+++ MATERIAL PROVIDED +++

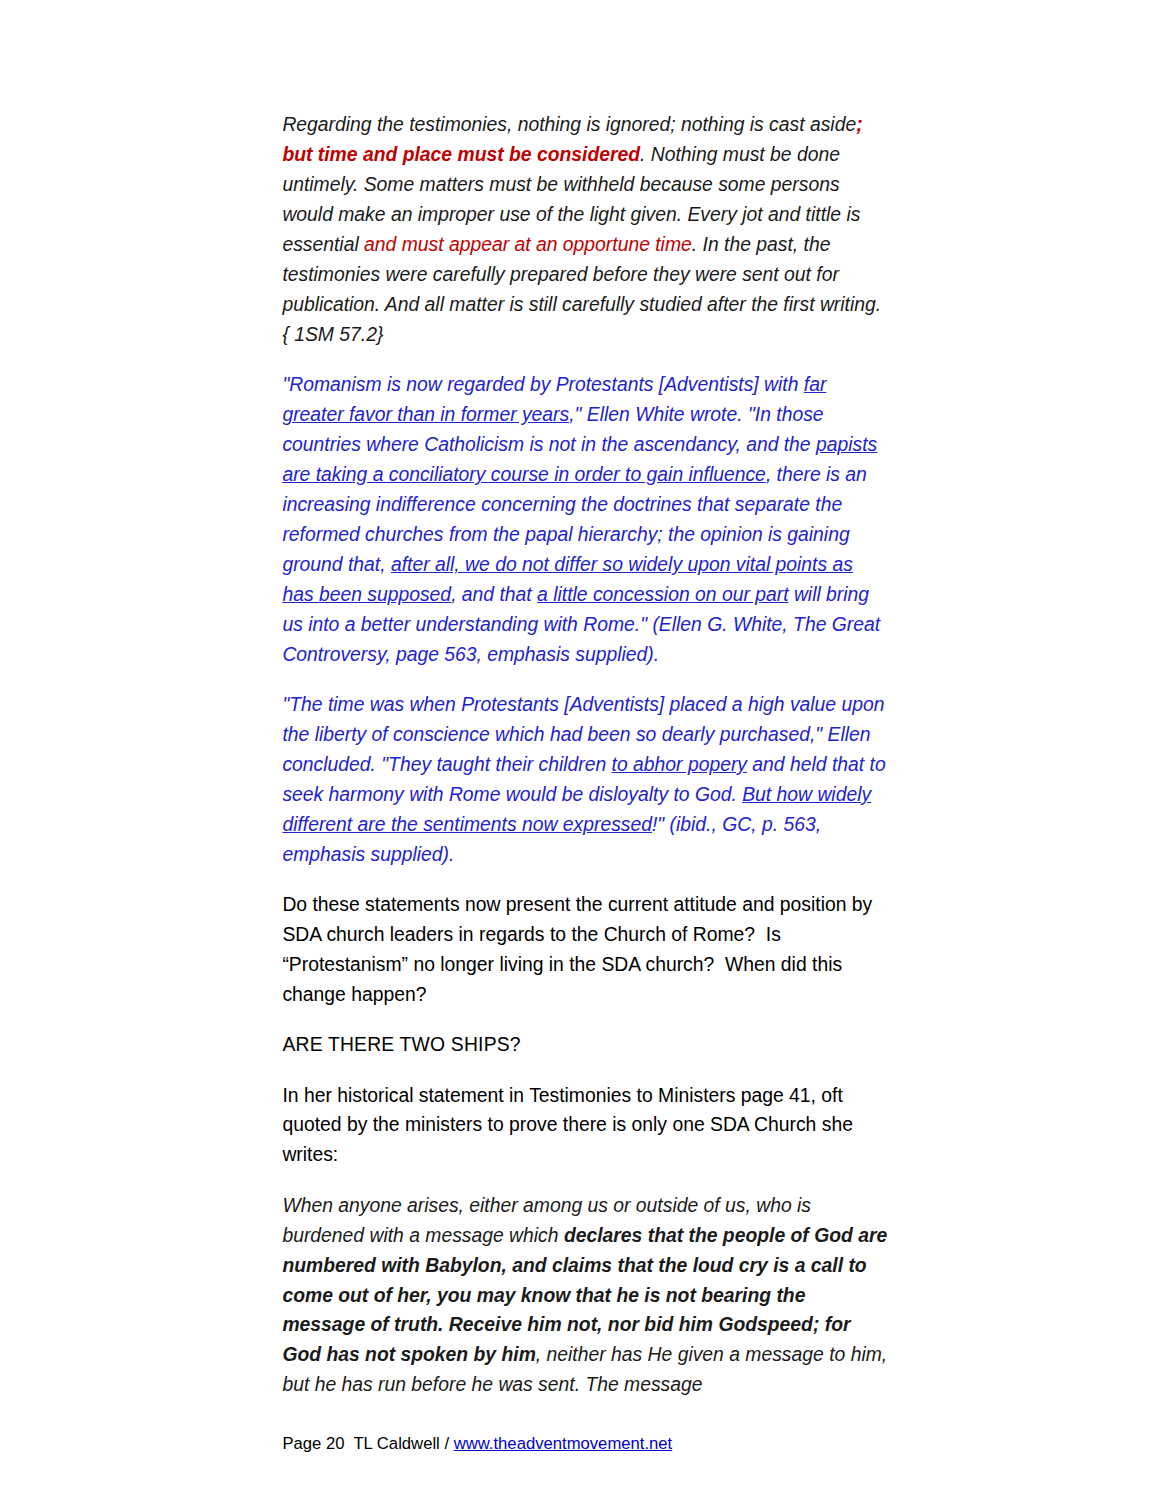Regarding the testimonies, nothing is ignored; nothing is cast aside; but time and place must be considered. Nothing must be done untimely. Some matters must be withheld because some persons would make an improper use of the light given. Every jot and tittle is essential and must appear at an opportune time. In the past, the testimonies were carefully prepared before they were sent out for publication. And all matter is still carefully studied after the first writing. { 1SM 57.2}
"Romanism is now regarded by Protestants [Adventists] with far greater favor than in former years," Ellen White wrote. "In those countries where Catholicism is not in the ascendancy, and the papists are taking a conciliatory course in order to gain influence, there is an increasing indifference concerning the doctrines that separate the reformed churches from the papal hierarchy; the opinion is gaining ground that, after all, we do not differ so widely upon vital points as has been supposed, and that a little concession on our part will bring us into a better understanding with Rome." (Ellen G. White, The Great Controversy, page 563, emphasis supplied).
"The time was when Protestants [Adventists] placed a high value upon the liberty of conscience which had been so dearly purchased," Ellen concluded. "They taught their children to abhor popery and held that to seek harmony with Rome would be disloyalty to God. But how widely different are the sentiments now expressed!" (ibid., GC, p. 563, emphasis supplied).
Do these statements now present the current attitude and position by SDA church leaders in regards to the Church of Rome? Is “Protestanism” no longer living in the SDA church? When did this change happen?
ARE THERE TWO SHIPS?
In her historical statement in Testimonies to Ministers page 41, oft quoted by the ministers to prove there is only one SDA Church she writes:
When anyone arises, either among us or outside of us, who is burdened with a message which declares that the people of God are numbered with Babylon, and claims that the loud cry is a call to come out of her, you may know that he is not bearing the message of truth. Receive him not, nor bid him Godspeed; for God has not spoken by him, neither has He given a message to him, but he has run before he was sent. The message
Page 20 TL Caldwell / www.theadventmovement.net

+++

WHAT THE TASK ASKS
Above are the records; repeat exactly the lines from the one holding "ARE THERE TWO SHIPS?" down to the one holding "When anyone arises, either", end lines included.

WRITTEN SOLUTION
ARE THERE TWO SHIPS?
In her historical statement in Testimonies to Ministers page 41, oft quoted by the ministers to prove there is only one SDA Church she writes:
When anyone arises, either among us or outside of us, who is burdened with a message which declares that the people of God are numbered with Babylon, and claims that the loud cry is a call to come out of her, you may know that he is not bearing the message of truth. Receive him not, nor bid him Godspeed; for God has not spoken by him, neither has He given a message to him, but he has run before he was sent. The message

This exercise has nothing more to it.